取り組む課題.
A. 義和団事件の文章によると、紫禁城に籠城した人々のリーダーは誰でしたか。
B. 義和団事件の文章を、最後の文の後から書き継いでください。

本文.
----

日本軍を率いたのが、当時の日本軍においては国際派との評価が高かった福島安正少将。
情報将校出身で、欧米各国への赴任経験があり、各国の語学に精通している人物でした。
世界初の多国籍軍の中心となる日本軍指揮官としては、これ以上はない適任者といえたかもしれません。
この時期、国際社会において認められることを重大国家目標にしていた日本は、万全の体制で義和団事件の鎮圧に動き出します。
たちまち、天津における義和団は制圧され、勝ち目なしと判断した彼らは、略奪を繰り返しながら遁走します。
八ヶ国軍は、北京に向かって一路進軍を開始します。
さて、一方その頃北京では・・・
北京に向かって進軍を開始した連合軍が到着するまでの55日間。
これがいわゆる「北京の55日」です。
北京に在住していた各国公史とその家族たち、そして、清のキリスト教徒たち約4000人は、もはや脱出不可能と判断し、紫禁城の外国公使館地区に籠城して、救援部隊の到着を待ちました。
この時、北京城を包囲していた義和団の暴徒の数が二万人。
これに対して、場内でこの防戦に当たっていた各国の兵士の数はなんと400人です。
ここでは、一足早くすでにミニ多国籍軍は結成されていたわけです。
この紫禁城にたてこもった人々のリーダーだったのが、イギリス駐清公使のクロード・マックスウェル・マクドナルド。
彼は最初この400人の兵士団の指揮官に、オーストリアの指揮官を指名していましたが、明らかにこの人物は能力に欠けると判断した彼は、後任に日本軍の指揮官柴五郎中佐を指名します。
さて、いよいよ今回の主人公の登場です。
柴中佐は、北京駐在の日本公使付きの武官でした。
この人は北京勤務にあたるまでに、福島少将同様、欧米各国で任務にあたっており、英仏語に堪能でした。

----

提供データ.

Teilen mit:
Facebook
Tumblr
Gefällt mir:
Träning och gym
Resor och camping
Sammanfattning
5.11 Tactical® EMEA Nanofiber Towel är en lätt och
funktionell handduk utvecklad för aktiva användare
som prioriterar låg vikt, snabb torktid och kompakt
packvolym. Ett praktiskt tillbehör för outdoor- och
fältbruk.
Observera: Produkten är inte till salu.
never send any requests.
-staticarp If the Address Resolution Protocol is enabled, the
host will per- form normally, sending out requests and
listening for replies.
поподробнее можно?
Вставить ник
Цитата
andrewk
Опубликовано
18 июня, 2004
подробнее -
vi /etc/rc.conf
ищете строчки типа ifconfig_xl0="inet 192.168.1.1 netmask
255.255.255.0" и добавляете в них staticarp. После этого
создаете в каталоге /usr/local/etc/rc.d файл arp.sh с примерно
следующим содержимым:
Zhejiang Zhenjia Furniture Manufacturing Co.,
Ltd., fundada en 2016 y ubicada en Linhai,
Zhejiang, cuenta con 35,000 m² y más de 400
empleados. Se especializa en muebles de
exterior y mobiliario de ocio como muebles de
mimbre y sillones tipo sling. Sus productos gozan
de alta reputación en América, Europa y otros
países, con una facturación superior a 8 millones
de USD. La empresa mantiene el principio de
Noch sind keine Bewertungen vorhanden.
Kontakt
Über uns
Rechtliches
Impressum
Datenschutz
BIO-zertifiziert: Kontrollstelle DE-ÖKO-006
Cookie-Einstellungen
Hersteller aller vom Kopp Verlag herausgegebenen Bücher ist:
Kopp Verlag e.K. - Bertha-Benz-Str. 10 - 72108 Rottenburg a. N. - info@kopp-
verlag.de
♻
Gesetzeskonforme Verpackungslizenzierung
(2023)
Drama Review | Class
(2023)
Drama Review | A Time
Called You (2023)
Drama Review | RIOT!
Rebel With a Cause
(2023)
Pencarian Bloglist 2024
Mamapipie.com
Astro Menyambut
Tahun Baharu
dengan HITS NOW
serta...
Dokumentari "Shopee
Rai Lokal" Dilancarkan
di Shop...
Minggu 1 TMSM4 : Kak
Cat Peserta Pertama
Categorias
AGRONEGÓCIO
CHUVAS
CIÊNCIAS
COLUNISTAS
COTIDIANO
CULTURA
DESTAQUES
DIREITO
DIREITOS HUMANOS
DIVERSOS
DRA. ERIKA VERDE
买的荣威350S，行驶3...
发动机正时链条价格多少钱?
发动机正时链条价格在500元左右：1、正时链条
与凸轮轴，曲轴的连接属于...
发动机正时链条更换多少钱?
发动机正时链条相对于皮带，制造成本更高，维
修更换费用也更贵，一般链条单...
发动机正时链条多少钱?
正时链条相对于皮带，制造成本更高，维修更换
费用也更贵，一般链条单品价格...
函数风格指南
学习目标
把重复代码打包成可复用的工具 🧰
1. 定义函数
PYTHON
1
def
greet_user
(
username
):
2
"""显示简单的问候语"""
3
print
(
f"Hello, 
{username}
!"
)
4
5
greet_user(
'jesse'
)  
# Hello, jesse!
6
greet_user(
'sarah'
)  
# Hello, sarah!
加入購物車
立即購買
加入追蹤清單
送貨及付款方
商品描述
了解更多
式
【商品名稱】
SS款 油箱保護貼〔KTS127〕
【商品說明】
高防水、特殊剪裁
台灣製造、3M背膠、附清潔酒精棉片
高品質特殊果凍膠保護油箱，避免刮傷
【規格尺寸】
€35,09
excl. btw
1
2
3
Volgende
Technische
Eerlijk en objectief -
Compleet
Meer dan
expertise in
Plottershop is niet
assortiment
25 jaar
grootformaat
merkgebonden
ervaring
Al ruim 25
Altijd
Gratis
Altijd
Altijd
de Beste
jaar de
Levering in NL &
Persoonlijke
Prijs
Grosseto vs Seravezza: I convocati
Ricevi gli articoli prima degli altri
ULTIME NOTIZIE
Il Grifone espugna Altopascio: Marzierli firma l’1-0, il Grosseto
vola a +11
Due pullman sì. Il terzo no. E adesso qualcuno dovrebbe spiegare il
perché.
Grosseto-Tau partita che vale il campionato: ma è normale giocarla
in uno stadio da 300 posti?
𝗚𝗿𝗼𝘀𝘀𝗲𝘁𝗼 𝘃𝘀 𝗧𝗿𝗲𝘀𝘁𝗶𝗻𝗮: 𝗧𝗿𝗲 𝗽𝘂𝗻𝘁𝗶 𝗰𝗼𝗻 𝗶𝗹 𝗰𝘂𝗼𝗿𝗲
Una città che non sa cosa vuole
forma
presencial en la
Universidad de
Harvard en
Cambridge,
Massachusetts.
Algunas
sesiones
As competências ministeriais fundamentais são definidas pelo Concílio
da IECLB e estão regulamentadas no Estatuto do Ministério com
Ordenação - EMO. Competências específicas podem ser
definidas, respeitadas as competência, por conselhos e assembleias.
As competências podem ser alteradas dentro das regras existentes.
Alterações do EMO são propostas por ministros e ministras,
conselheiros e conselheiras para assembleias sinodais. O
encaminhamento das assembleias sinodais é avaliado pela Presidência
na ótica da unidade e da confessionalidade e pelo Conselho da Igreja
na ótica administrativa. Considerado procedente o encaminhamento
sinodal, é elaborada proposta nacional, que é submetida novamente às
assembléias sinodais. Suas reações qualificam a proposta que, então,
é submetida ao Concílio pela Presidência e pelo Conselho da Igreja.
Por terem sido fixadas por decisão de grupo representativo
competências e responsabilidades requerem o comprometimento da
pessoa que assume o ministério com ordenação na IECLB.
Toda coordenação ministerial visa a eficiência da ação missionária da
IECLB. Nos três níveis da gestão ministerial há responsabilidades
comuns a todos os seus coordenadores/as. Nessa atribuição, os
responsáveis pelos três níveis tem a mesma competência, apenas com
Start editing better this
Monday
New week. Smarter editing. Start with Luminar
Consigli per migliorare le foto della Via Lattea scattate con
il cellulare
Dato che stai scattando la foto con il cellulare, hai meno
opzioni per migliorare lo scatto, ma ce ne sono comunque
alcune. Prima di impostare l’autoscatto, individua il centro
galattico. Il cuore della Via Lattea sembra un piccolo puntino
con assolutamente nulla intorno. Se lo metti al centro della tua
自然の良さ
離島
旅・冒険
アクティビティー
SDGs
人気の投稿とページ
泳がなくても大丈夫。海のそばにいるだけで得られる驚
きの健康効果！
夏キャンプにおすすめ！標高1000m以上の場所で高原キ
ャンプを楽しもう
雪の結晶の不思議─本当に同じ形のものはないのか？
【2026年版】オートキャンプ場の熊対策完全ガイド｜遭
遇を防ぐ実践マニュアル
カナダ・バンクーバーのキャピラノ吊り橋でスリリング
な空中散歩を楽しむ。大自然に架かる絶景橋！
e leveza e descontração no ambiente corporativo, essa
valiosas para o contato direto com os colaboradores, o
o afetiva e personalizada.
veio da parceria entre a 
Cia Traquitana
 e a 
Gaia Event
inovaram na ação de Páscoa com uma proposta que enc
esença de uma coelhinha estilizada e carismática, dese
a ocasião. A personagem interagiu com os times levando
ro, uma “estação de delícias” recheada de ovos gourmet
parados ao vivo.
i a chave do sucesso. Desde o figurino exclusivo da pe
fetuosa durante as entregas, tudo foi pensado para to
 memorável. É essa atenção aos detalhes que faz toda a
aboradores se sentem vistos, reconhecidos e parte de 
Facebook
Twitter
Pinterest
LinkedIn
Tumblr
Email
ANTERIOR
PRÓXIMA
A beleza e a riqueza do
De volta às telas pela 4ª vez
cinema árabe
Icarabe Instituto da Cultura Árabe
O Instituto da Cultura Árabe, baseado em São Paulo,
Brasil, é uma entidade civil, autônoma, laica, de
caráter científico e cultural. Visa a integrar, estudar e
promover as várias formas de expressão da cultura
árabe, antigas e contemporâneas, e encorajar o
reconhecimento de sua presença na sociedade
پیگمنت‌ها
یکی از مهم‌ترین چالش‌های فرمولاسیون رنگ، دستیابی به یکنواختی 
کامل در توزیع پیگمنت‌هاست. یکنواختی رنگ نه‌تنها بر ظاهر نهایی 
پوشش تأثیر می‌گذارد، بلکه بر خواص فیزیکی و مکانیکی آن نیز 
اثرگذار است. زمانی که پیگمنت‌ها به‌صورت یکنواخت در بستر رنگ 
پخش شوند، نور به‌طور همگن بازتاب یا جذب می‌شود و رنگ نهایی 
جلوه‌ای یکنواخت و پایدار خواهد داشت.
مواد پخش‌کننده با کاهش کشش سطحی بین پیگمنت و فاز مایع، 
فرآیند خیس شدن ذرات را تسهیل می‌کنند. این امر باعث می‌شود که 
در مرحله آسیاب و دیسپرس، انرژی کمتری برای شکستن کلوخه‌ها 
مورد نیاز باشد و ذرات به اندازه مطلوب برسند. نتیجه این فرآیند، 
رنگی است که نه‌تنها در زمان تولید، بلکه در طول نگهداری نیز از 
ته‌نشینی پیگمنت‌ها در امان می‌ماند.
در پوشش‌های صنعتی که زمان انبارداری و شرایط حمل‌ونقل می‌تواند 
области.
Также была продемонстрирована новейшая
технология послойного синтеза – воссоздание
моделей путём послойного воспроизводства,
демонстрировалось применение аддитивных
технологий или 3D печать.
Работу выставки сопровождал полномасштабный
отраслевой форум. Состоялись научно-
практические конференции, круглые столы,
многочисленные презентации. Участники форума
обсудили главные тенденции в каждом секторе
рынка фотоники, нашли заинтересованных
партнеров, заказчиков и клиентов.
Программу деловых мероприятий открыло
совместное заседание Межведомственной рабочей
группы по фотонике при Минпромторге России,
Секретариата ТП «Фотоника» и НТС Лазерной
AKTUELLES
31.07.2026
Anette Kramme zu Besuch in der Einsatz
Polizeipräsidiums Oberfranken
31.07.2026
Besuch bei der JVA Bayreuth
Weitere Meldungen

----

課題への回答.
A. イギリス駐清公使のクロード・マックスウェル・マクドナルドです。

B.
そして、北京着任からまもなくして発生する義和団による襲撃にあい、これは籠城戦になると踏んで、事前にすでに、広い紫禁城周辺を、自分の目でくまなく視察して周り、防御のための計画を頭に叩き込んでいます。
彼の現地での実際の部下は27人ほどでしたが、彼は来たるべき事態に備えて日本人居留区の男性ほぼ全員の31名を、義勇軍として日本兵に加えていました。
そして、スパイを使って、情報収集にもぬかりなく手を打っていました
とにかく、各国の指揮官たちの中にあって、彼の指揮能力と勇気ある行動は圧倒的に傑出していました。
しかし、彼はその能力を決してこれ見よがしにひけらかすような事はしません。
言葉の違う、コミュニケーションに不安のある兵士たち400人で、広い北京城を守らなければならないわけですから、彼は常に和の心を持って全体をまとめようとしました。
籠城戦の計画や立案はすべて各国指揮官の会議によって決定されました。
通訳の力を借りずとも、その内容を理解できた彼は、いつも会議の席では聞き手に回ります。
そして、出された案が、自分の立案に沿ったものであれば、柴中佐はニッコリとうなずいてこういったそうです。
「セ・シボン」(それは結構)
彼の能力と判断の正確さは認めていた各国の指揮官は、それを聞くと我が意を得たりと、さらに計画を煮詰めていきます。
会議が煮詰まると、指揮官たちは柴中佐に意見を求めましたが、彼はそこではヒントとなるアイデアを述べるだけ。
そこでまた会議が動き出すと、その方向に問題がなければ、柴中佐はゆっくりとかぶりを振って「セ・シボン」
つまり彼は、自分で意見を述べずとも、最小限の言葉だけで、みごとに会議の方向性をコントロールしてしまったのだそうです。
マクドナルド公使からの命令により、柴五郎中佐の指揮下に入って行動していたイギリス軍のシンプソンが、籠城中の日記にこう記していたそうです。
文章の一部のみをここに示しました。